> What you need to do: Check each line below for the word "finden", and copy those that have it.

Saved data entries:
● ● ● ● ●

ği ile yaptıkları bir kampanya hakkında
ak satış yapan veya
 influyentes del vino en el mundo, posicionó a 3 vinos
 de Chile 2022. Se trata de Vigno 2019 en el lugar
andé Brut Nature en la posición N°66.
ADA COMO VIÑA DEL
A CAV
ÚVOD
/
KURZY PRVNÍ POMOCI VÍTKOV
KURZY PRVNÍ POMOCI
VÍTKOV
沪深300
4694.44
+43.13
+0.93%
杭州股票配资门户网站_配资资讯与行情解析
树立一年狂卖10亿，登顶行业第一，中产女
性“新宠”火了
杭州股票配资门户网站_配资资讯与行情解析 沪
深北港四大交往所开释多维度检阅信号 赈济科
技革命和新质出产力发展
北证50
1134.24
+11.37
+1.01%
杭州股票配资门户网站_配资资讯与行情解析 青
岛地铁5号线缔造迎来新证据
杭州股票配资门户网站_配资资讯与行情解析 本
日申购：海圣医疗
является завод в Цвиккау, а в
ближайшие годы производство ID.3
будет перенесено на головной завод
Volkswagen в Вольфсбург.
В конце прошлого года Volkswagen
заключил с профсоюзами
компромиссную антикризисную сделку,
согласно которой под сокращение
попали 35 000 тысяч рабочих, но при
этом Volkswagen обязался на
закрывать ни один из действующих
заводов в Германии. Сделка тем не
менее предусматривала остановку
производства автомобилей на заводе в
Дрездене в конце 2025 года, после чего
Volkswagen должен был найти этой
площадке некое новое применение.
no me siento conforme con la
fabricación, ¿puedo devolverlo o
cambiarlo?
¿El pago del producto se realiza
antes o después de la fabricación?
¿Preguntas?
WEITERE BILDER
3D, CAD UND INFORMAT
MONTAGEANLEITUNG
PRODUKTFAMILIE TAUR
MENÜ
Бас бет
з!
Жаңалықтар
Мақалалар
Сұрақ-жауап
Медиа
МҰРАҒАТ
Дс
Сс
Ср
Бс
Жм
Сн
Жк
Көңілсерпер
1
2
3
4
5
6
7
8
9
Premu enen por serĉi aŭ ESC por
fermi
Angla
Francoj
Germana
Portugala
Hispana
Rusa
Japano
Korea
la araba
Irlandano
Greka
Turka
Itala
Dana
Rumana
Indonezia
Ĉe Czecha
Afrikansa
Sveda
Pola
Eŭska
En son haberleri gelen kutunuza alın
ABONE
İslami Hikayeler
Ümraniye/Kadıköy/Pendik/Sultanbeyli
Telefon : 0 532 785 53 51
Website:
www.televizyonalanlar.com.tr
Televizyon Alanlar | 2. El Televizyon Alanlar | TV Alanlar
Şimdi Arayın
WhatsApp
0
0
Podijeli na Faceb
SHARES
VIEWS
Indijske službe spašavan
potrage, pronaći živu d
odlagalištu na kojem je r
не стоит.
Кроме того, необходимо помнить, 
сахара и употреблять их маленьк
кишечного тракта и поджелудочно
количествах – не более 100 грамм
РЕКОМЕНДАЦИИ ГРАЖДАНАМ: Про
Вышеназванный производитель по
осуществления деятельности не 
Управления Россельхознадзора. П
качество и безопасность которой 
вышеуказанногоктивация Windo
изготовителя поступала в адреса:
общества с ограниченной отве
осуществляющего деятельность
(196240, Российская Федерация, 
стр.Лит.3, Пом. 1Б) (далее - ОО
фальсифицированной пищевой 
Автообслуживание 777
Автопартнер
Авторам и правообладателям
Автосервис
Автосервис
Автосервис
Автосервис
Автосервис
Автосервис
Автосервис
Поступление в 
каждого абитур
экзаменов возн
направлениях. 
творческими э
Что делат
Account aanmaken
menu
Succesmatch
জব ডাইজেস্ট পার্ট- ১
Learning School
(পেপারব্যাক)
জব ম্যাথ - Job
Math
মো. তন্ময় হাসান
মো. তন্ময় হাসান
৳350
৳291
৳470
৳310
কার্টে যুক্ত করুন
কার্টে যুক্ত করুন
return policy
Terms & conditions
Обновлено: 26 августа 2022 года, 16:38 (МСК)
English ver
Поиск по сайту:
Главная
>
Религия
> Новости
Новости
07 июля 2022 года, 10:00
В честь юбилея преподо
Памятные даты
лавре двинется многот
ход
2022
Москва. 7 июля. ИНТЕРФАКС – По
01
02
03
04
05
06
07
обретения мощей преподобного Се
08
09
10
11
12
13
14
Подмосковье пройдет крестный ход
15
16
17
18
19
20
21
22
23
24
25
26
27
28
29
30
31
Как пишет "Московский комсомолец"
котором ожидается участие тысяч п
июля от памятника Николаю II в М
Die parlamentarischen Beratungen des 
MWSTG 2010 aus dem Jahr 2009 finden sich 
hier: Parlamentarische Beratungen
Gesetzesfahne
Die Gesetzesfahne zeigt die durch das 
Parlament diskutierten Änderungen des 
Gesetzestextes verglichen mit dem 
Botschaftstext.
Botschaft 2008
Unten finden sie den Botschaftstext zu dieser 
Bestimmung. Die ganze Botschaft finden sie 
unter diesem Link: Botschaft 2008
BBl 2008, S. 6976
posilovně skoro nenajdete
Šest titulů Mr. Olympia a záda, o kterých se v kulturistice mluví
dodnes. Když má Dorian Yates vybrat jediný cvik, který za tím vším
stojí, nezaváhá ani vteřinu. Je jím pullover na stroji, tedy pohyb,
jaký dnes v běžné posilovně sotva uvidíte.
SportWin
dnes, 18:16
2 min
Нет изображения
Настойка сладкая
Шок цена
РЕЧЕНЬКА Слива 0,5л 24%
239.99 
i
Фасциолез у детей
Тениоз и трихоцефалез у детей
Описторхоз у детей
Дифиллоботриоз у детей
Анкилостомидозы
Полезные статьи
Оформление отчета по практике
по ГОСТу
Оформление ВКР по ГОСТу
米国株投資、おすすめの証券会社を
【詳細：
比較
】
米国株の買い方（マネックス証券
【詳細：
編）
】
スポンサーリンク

● ● ● ● ●

> Task output:
MWSTG 2010 aus dem Jahr 2009 finden sich 
Unten finden sie den Botschaftstext zu dieser 
Bestimmung. Die ganze Botschaft finden sie 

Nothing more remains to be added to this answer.